FAYETTEVILLE — Arkansas golfer Sebastian Cappelen hopes the emotions don’t bubble up while he’s on the course at any point this weekend.
That’s because the senior, who will play his final few rounds as a collegian at Prairie Dunes Country Club in Hutchinson, Kan., wants to make sure it’s a productive finale for the Razorbacks as he leads them into the NCAA Championships.
“It’s my last tournament and hopefully we make it a good one,” Cappelen said. “So I’m going to try to do my best, help my teammates as much as I can.”
Arkansas will open play at the NCAA Championships Friday at 1:30 p.m., playing in a group that also includes Houston and Alabama-Birmingham. The Razorbacks are ranked 12th by Golfstat.com, but a top-eight finish after three rounds would push them into the match play portion of the NCAA Championships.
Cappelen’s steady play will be vital in making it happen once again after carving out his place as the most decorated golfer in the program’s history.
A native of Odense, Denmark, Cappelen will finish his career as Arkansas’ all-time stroke average leader (71.9). He is a four-time All-SEC performer, three-time All-American and three-time Palmer Cup team member.
Cappelen holds three of Arkansas’ top-10 scoring averages and recently posted his 19th top-10 finish. He also has four victories, including the 2013 SEC Championships.
“He’s had the best career of anybody as a Razorback,” coach Brad McMakin said. “That and what he’s done in the classroom, being a great student and just a great advocate for our program. … I can’t thank him enough for what he’s done. He’s been unbelievable.”
McMakin said he found Cappelen while overseas watching former Razorback golfer David Lingmerth. Cappelen initially planned to begin his professional career without going to college, but McMakin was able to convince him to give it a try at Arkansas.
McMakin said it didn’t long for Cappelen to love it. In fact, he called him a “true Razorback.” He’s certainly been the backbone of the program for four seasons.
“He’s such a great player, and a great guy too,” Arkansas sophomore Kolton Crawford said. “Just watching him play, you obviously learn some stuff, what he does and why he’s so good. And you basically just try to almost initiate it, the things he does well. His chipping and his short game is so good that any of us would be happy to basically imitate what he does.”
Said sophomore Taylor Moore: “Any time he tees it up he feels like he’s going to finish well. He knows he’s one of the best. … That’s kind of what separates him.”
But it hasn’t simply been a one-sided experience. Cappelen said his college career has been invaluable for him in many ways both on and off the course.
“There’s so much more to it than I could ever imagine,” Cappelen said. “I mean, I thought I was just coming to play golf and have fun. It’s actually taken me somewhere, which is interesting. … I’m going to see where it can take me from now.”
The most important step, for now, is a strong finish at the NCAA Championships.
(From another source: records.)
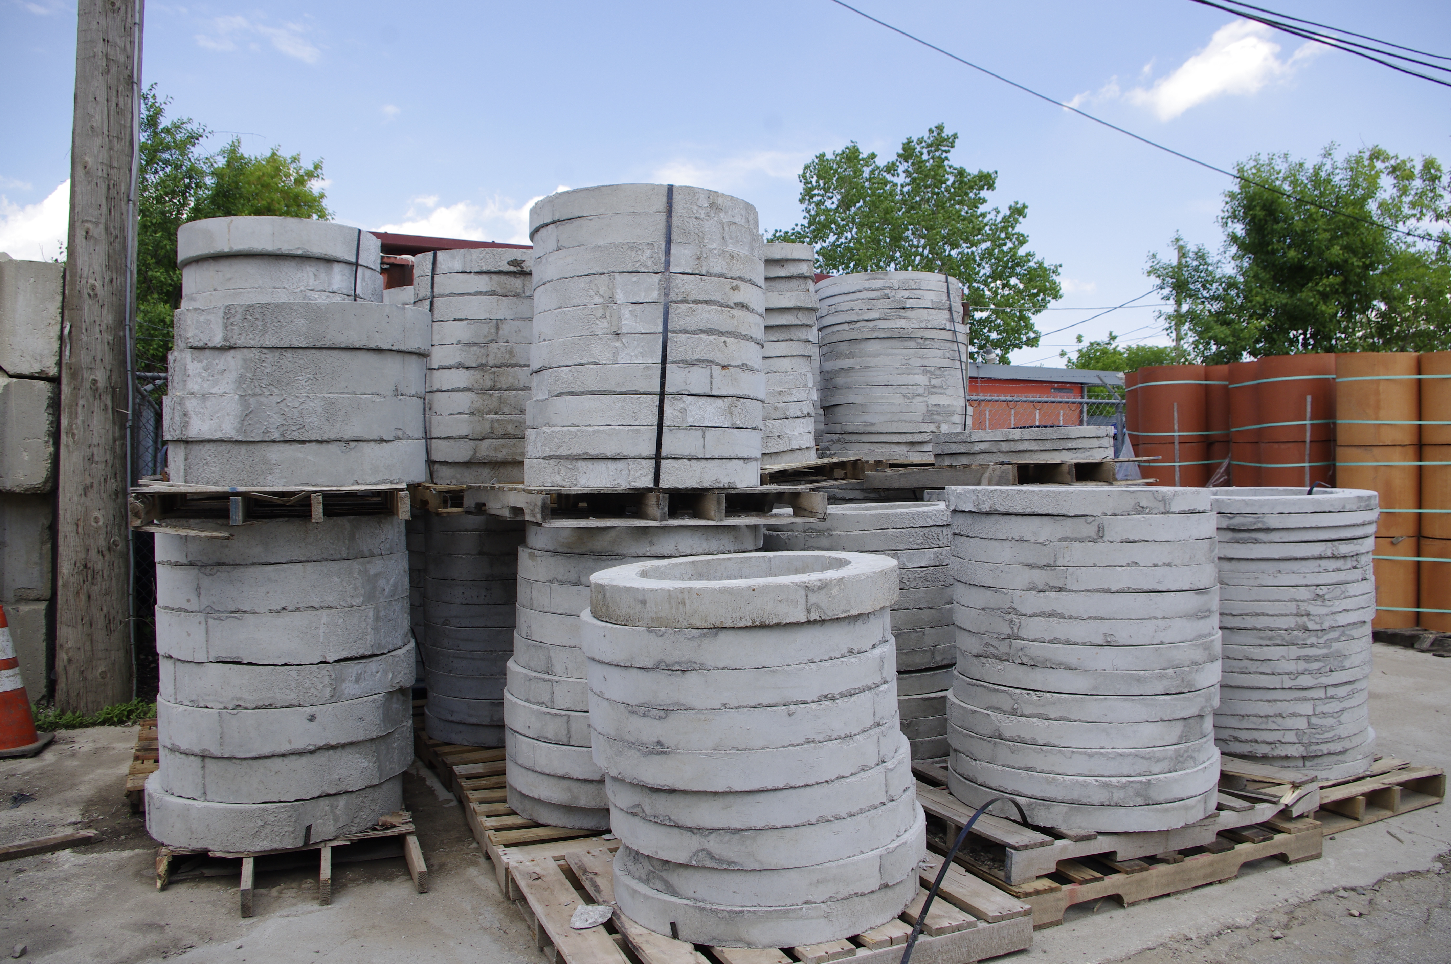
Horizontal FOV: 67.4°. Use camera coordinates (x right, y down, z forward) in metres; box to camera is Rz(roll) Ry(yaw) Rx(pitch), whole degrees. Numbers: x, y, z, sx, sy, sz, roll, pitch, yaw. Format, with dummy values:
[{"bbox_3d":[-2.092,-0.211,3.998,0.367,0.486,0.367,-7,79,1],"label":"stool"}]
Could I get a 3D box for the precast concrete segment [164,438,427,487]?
[{"bbox_3d":[-1.526,-0.065,3.919,0.860,0.151,0.860,-1,1,0],"label":"precast concrete segment"}]

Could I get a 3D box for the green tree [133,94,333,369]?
[{"bbox_3d":[-5.500,-1.551,11.970,2.600,5.500,2.600,0,1,0],"label":"green tree"}]

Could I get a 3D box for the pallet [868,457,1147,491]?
[{"bbox_3d":[1.507,-0.038,5.880,1.016,0.120,1.219,-2,0,-29],"label":"pallet"}]

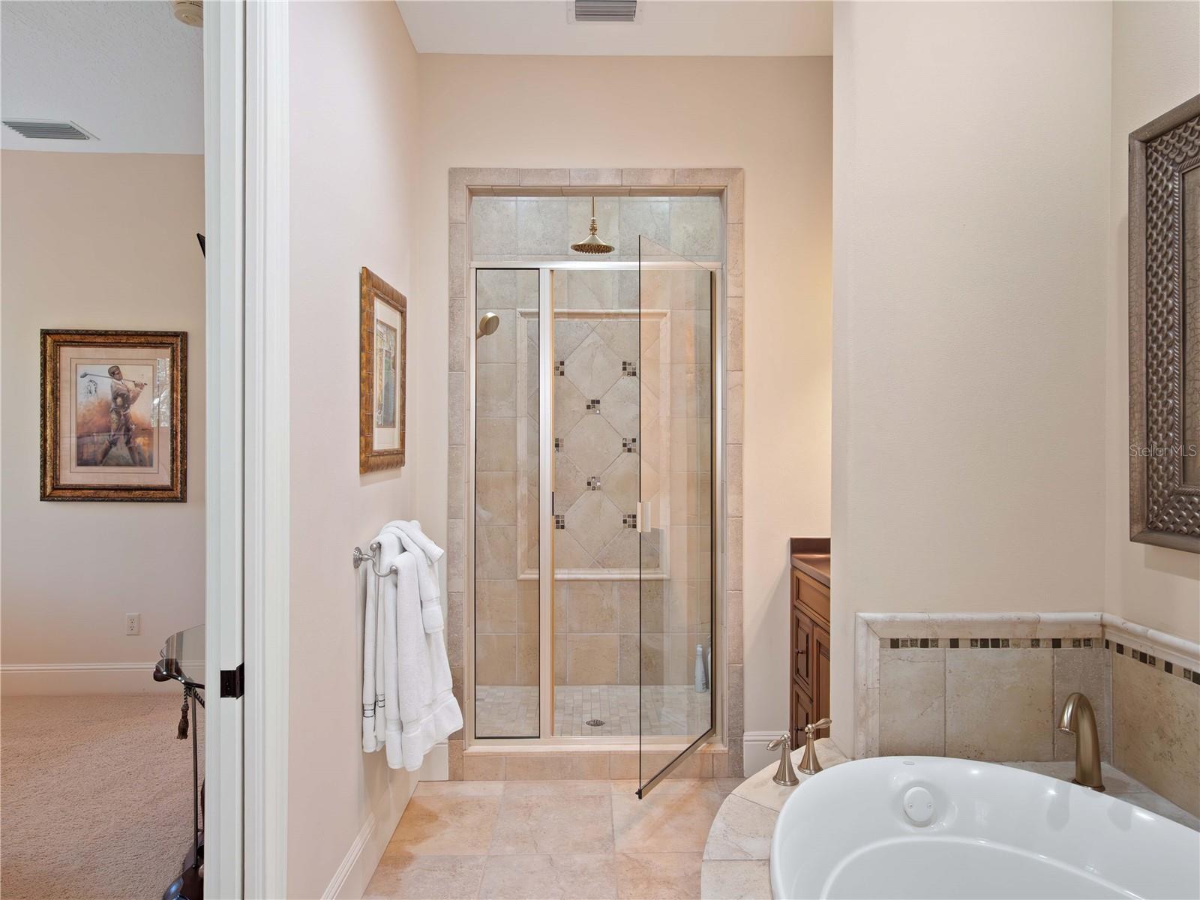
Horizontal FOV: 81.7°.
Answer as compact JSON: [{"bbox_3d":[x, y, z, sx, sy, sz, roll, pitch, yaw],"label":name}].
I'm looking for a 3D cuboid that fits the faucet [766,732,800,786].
[{"bbox_3d":[0.461,0.792,1.769,0.120,0.122,0.067,0,1,-42],"label":"faucet"}]

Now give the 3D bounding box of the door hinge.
[{"bbox_3d":[-0.752,0.472,1.415,0.033,0.065,0.033,0,1,-1],"label":"door hinge"}]

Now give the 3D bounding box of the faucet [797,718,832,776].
[{"bbox_3d":[0.583,0.790,1.863,0.120,0.122,0.067,0,1,-37],"label":"faucet"}]

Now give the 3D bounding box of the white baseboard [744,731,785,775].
[{"bbox_3d":[0.716,1.304,2.981,0.195,0.200,0.018,0,1,-1],"label":"white baseboard"}]

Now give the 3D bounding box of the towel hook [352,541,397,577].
[{"bbox_3d":[-0.690,0.338,2.140,0.125,0.105,0.067,0,1,-1],"label":"towel hook"}]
Cappelen enters his final collegiate tournament ranked 14th in the country, according to Golftstat.com. He and the Razorbacks are booming with confidence after an impressive showing at the NCAA Regional in Columbia, Mo., last week.
Arkansas finished second thanks largely to a program-record score of 18-under part 270 in the second round. The foursome of Cappelen, Moore, Crawford and Nicolas Echavarria shot a combined 28-under-par during the regional tournament.
The Razorbacks believe the success can carry over at Prairie Dunes, which Cappelen described as “very not American” because of its European links resemblance. Arkansas did its best to prepare for playing in windy conditions, practicing on blustery days at The Blessings in Fayetteville earlier this week.
“We’ve been trying to keep it low, and kind of roll it on the ground,” McMakin said. “I mean the course is going to be really difficult, from what I understand. Anything can happen this week. With the team in the top 15, anything can happen. You’ll get exposed if you play bad. If you play well, you can beat anybody.”
Whatever happens, it will be the end of Cappelen’s career as a Razorback.
He’ll then embark on what McMakin described as a “can’t miss” professional career because of his consistency throughout college. But the most decorated golfer in the program’s history won’t be leaving Northwest Arkansas, though.
Cappelen said he’ll make Fayetteville his home base while adjusting to the pro game.
“I’ll never forget my time here,” Cappelen said. “It’s been so great and I’ll always come back here. I love our football games and I love our campus. It’s so nice. And our coaches are great. I’ll always be back here.”